TEXT SECTION:
===

A novel method to identify and prioritize drugs for an individual (N=1) based on clinical and multi-omics data

Friday, November 9, 2018 - 11:40am - 12:10pm
Krishna Kalari (Mayo Clinic)
We have recently developed a computational genomics method (PANOPLY- Precision cancer genomics report: single sample inventory) that uses an individual’s clinical, germline and tumor multi-omics data to identify potential drug targets and chemotherapy drugs; this enables the personalization of medicine for cancer. The PANOPLY is an open-source computational framework that analyzes complex multidimensional data and summarizes the findings in a clinician-friendly manner; it repurposes the existing FDA-approved drugs and prioritizes the drugs for cancer patients based on their omics profile and reports the results to the oncologist in a summary fashion to guide treatment decisions. In short, PANOPLY applies machine learning and knowledge-driven network analysis to integrate cancer omics profiles and clinical data, to identify patient-specific drugs. We applied PANOPLY to an in-house breast cancer dataset and publically available colon and breast cancer datasets from The Cancer Genome Atlas (TCGA). In addition, we have confirmed PANOPLY findings in a breast cancer patient using patient-derived xenograft (PDX) models. We are now in the process of validating the PANOPLY predictions in additional PDX models from breast and other cancer types.

===

Stored entries
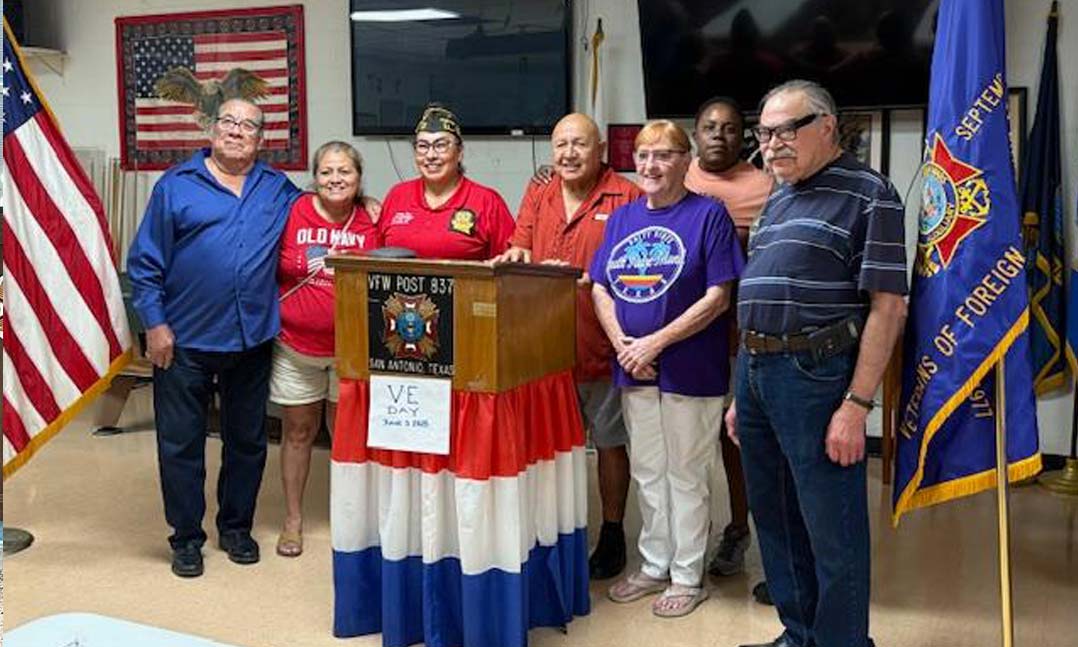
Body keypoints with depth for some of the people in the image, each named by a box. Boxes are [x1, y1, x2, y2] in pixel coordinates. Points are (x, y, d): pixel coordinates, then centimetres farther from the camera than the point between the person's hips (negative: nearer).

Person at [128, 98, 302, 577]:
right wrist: (154, 323, -8)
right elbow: (144, 262, -2)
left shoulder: (279, 191, 8)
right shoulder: (176, 186, -1)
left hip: (252, 339, 3)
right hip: (184, 341, -2)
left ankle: (236, 527, 31)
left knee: (247, 440, 14)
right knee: (180, 444, 6)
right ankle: (186, 537, 22)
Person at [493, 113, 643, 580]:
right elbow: (518, 248, 9)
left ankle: (612, 533, 24)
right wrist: (517, 257, -13)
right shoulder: (538, 194, 10)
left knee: (610, 442, 10)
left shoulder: (625, 196, -6)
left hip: (602, 344, -4)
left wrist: (585, 278, -23)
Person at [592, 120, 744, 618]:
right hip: (633, 369, 5)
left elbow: (718, 297, -13)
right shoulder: (622, 217, 9)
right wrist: (622, 343, -9)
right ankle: (654, 566, 31)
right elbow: (600, 288, 8)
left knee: (685, 476, 6)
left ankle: (687, 576, 21)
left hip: (689, 368, -5)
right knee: (646, 473, 16)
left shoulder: (708, 214, -8)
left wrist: (655, 342, -17)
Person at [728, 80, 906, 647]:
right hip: (754, 371, 8)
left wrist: (856, 405, -18)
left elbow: (887, 306, -12)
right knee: (774, 518, 16)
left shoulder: (868, 195, -6)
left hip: (815, 375, -8)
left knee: (832, 530, 0)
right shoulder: (778, 200, 18)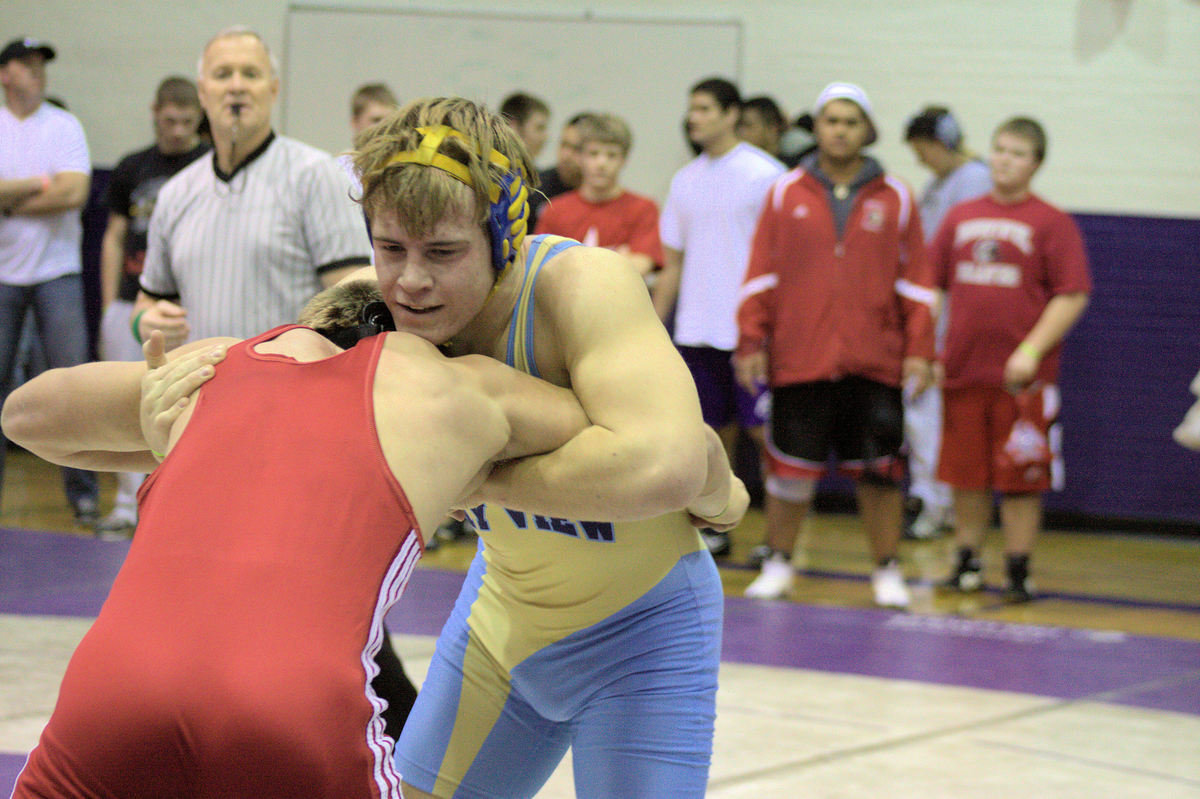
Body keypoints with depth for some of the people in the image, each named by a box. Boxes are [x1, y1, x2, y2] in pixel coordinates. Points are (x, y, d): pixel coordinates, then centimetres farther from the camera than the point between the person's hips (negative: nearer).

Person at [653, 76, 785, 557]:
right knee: (713, 430, 8)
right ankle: (714, 530, 15)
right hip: (697, 331, 5)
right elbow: (673, 263, 18)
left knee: (762, 427, -5)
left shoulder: (763, 174, -5)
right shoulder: (685, 181, 13)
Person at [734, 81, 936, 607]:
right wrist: (751, 342, 1)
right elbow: (760, 277, 6)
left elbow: (916, 282, 7)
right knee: (790, 469, 4)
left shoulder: (894, 200, 6)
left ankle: (887, 571, 14)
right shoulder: (785, 195, 6)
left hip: (874, 363, 0)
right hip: (798, 361, 0)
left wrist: (919, 351, 2)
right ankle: (778, 565, 20)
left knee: (878, 473, 1)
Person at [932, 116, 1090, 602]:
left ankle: (1018, 571, 8)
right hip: (963, 371, 4)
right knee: (965, 476, 9)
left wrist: (1031, 350, -16)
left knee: (1021, 480, 0)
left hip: (1022, 376, -4)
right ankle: (967, 563, 22)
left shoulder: (1052, 224, -2)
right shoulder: (960, 218, 10)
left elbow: (1072, 296, -8)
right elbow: (932, 285, 15)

===

Can you reproduce, word for word, everything in the PANOPLY abstract from "A novel method" down to "Kalari (Mayo Clinic)"? This listing is separate material with no connection to the PANOPLY abstract.

A novel method to identify and prioritize drugs for an individual (N=1) based on clinical and multi-omics data

Friday, November 9, 2018 - 11:40am - 12:10pm
Krishna Kalari (Mayo Clinic)